◆ **EXCERPTED TEXT**:
>>>>>

Sports venue in Worcester, England

Sixways Stadium is a stadium in Worcester, England. It is currently used for rugby union and association football matches and is the home stadium of Champ Rugby side Worcester Warriors and football side Worcester City and West Midlands Regional Women’s Football League side Worcester City Women F.C. It was also previously home to Worcester Warriors Women.

Prior to their administration and suspension in 2022 Warriors competed in Premiership Rugby before reforming in Champ Rugby ahead of the 2025–26 season . The stadium is able to hold 12,067 with parking for 1,000 cars, Sixways has 60 modern meeting and event rooms . The ground opened in 1975 and is located off junction 6 of the M5 motorway, which splits into six directions, hence the name Sixways. The Stadium commenced building on the site of the old 3rd team pitch and club house after a lottery grant in 1998.

On 7 April 2016 it was announced that Sixways' pitch would be converted to the latest technology artificial grass ahead of the 2016-17 season. Sixways would become the third Premiership Rugby venue with an artificial pitch after Copthall stadium and Kingston Park but the first to feature organic infill rather than rubber crumb.

== The Cecil Duckworth Stand ==
The Cecil Duckworth Stand is the largest in the ground. The multimillion-pound development on the east side of the stadium complex includes The PitchView Restaurant, The Business Club, The Duckworth Suite, The Worcester Suite, The Hindlip Suite and many boxes which are utilised every day of the year. Below the stand is the Slick Systems Supporters bar area for fans as well as food outlets and programme booths. In 2025 the stand was renamed as ‘The Cecil Duckworth Stand’ after the previous owner of the Worcester Warriors.

The entrance to The Cecil Duckworth Stand is through the main glass fronted club reception which is also home to the Sixways Store and Warriors Ticket Office which are open throughout the week.

== West Stand ==
The West Stand is the most established stand at the home of the Warriors. The West Stand houses the Clubhouse Bar and a separate food counter serving hot snacks. In front of the bar is terracing from which the game came be watched.

The Sixways Premier Suites Upper and Lower are located to the south end of the stand and offer a bar area and dance floor with a live band after every game.

<<<<<

◆ **ACTION ITEM A**:
Please list the named facilities that the Sixways Stadium text says the development on the east side of the stadium complex includes.
◆ **ACTION ITEM B**:
Carry the Sixways Stadium text forward from its final sentence about the Sixways Premier Suites.

Stored items
>>>>>

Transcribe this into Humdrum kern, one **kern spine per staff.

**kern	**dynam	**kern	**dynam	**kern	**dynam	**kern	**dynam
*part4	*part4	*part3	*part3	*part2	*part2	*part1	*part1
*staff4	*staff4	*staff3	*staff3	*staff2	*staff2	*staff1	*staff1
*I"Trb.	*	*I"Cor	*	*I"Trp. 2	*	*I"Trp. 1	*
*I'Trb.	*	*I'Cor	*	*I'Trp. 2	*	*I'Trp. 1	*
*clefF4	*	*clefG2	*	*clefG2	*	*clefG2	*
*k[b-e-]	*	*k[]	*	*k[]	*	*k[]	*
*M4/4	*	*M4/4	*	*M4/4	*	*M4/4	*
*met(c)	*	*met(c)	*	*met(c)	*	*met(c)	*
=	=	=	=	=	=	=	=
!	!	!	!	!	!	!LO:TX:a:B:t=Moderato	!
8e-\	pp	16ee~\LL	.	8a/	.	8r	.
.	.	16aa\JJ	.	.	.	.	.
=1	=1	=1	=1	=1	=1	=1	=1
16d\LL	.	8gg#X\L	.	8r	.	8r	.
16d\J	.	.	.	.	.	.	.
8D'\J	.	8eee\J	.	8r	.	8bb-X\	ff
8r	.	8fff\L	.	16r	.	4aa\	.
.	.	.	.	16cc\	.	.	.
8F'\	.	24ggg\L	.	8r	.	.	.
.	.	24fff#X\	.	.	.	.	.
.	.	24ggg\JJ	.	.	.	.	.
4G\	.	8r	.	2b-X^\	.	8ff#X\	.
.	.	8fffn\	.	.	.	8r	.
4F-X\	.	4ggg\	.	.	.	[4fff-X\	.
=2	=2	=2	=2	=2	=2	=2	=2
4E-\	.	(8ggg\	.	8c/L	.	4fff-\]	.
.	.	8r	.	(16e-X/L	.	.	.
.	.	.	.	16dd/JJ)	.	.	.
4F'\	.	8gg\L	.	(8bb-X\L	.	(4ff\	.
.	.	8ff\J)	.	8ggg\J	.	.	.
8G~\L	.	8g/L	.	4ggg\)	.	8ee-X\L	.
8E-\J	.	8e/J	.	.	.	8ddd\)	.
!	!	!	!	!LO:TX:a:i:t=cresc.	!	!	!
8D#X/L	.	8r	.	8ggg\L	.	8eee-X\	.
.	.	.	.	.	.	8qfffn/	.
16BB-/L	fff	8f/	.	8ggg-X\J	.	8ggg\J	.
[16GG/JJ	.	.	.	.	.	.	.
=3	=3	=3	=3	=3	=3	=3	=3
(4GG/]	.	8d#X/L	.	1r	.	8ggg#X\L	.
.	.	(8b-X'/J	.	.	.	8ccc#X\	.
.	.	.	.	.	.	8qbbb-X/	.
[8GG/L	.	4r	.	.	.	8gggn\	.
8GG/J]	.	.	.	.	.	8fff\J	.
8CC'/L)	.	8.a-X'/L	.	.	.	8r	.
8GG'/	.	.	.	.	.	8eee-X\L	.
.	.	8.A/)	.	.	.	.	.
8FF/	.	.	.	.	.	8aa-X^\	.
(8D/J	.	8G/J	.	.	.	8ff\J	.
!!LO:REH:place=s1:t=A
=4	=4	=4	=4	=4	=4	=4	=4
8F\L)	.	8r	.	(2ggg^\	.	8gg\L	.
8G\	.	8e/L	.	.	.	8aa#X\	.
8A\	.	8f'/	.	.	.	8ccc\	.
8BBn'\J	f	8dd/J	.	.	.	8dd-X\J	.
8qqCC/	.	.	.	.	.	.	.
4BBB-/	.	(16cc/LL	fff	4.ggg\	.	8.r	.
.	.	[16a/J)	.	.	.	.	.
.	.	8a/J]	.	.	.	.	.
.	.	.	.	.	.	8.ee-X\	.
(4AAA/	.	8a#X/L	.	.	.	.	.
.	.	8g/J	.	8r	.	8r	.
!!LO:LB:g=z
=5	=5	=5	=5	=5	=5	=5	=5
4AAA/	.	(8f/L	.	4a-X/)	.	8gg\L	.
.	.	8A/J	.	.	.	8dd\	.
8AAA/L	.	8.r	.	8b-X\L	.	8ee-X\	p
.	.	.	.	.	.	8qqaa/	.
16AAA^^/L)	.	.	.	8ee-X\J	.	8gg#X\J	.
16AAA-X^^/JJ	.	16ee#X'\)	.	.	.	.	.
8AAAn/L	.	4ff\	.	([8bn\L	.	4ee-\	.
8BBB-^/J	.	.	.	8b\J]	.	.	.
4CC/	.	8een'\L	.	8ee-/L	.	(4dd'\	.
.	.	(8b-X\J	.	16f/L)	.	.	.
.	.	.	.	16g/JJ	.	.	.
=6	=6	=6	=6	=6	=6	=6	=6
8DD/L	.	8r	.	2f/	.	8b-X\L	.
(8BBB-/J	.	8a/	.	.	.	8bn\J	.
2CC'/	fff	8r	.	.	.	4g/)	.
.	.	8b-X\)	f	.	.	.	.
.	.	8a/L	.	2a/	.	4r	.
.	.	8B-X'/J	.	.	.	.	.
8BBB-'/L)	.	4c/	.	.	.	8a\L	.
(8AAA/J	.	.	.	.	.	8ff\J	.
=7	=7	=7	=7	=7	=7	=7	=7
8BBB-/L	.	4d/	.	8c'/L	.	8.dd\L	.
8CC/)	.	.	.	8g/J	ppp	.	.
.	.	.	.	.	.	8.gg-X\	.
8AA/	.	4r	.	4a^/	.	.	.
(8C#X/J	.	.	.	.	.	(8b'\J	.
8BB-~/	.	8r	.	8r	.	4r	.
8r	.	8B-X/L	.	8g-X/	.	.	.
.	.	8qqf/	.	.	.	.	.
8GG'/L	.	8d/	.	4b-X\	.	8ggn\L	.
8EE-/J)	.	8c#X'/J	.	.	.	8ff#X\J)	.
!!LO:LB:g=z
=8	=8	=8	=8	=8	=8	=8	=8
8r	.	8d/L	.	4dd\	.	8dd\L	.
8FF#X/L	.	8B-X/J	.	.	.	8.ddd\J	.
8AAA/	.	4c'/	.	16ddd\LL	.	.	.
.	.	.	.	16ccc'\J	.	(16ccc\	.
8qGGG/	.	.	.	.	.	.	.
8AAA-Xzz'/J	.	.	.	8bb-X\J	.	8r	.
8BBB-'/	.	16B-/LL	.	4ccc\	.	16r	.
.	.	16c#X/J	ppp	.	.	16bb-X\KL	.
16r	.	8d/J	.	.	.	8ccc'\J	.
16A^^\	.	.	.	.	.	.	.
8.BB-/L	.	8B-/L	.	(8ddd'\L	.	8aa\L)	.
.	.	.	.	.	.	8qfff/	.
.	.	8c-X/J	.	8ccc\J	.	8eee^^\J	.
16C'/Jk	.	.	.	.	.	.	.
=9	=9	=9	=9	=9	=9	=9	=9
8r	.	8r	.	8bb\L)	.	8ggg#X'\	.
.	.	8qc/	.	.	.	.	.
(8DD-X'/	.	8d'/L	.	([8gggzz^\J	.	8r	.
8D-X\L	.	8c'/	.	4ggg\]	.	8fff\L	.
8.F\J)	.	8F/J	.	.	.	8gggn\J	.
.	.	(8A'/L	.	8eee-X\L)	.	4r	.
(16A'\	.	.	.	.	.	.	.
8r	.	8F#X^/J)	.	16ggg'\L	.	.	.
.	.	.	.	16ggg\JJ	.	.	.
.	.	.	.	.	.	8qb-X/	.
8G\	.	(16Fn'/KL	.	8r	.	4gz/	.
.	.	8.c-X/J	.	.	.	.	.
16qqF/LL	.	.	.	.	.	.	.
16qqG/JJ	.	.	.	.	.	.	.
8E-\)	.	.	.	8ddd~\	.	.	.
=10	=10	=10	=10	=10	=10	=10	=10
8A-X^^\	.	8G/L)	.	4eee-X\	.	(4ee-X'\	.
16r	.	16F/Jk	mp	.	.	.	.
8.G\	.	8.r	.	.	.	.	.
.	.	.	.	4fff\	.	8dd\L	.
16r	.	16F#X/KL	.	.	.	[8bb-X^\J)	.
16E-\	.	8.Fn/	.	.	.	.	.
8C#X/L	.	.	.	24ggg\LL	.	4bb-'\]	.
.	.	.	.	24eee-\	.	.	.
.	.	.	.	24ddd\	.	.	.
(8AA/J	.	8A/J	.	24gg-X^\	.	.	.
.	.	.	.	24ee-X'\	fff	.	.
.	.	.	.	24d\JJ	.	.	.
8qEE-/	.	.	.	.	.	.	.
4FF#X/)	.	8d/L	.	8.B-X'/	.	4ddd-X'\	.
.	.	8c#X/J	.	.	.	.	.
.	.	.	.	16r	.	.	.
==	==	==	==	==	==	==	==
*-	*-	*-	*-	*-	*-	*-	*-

<<<<<

◆ **TASK OUTPUT A**:
The PitchView Restaurant, The Business Club, The Duckworth Suite, The Worcester Suite, The Hindlip Suite

◆ **TASK OUTPUT B**:
Above the Clubhouse Bar on the second floor is the International Bar which is full of rugby memorabilia past and present, with views onto the pitch. Opposite is the Hallmark Bar which hosts an exclusive bar and dining area open to West Stand Debenture holders.

The West Stand is also home to the indoor training centre, changing rooms and rugby department offices which become the main training area for the Warriors during the week.

== South Stand ==
Located behind the goalposts this stand hosts 30 hospitality boxes over two floors with spacious bar areas to the rear. The South Stand Terrace, in the middle of the stand, is a bar area that sells food and drink.

== North Stand ==
Plans have been approved to increase the North Stand at Sixways Stadium to make it the same size as the Slick Systems Stand in years to come.

==Finals==
The stadium hosted the 2009–10 LV Cup final on 21 March 2010 between Northampton Saints and Gloucester. Northampton won 30–24.

Sixways hosted the 2011–12 LV Cup final on 18 March 2012 between Leicester Tigers and Northampton Saints. Leicester won 26–14.

The stadium also hosted the 2012–13 LV Cup final on 17 March 2013. Harlequins defeated Sale Sharks 32–14 in front of 8,100 spectators and gained a place in the 2013–14 Heineken Cup as a result.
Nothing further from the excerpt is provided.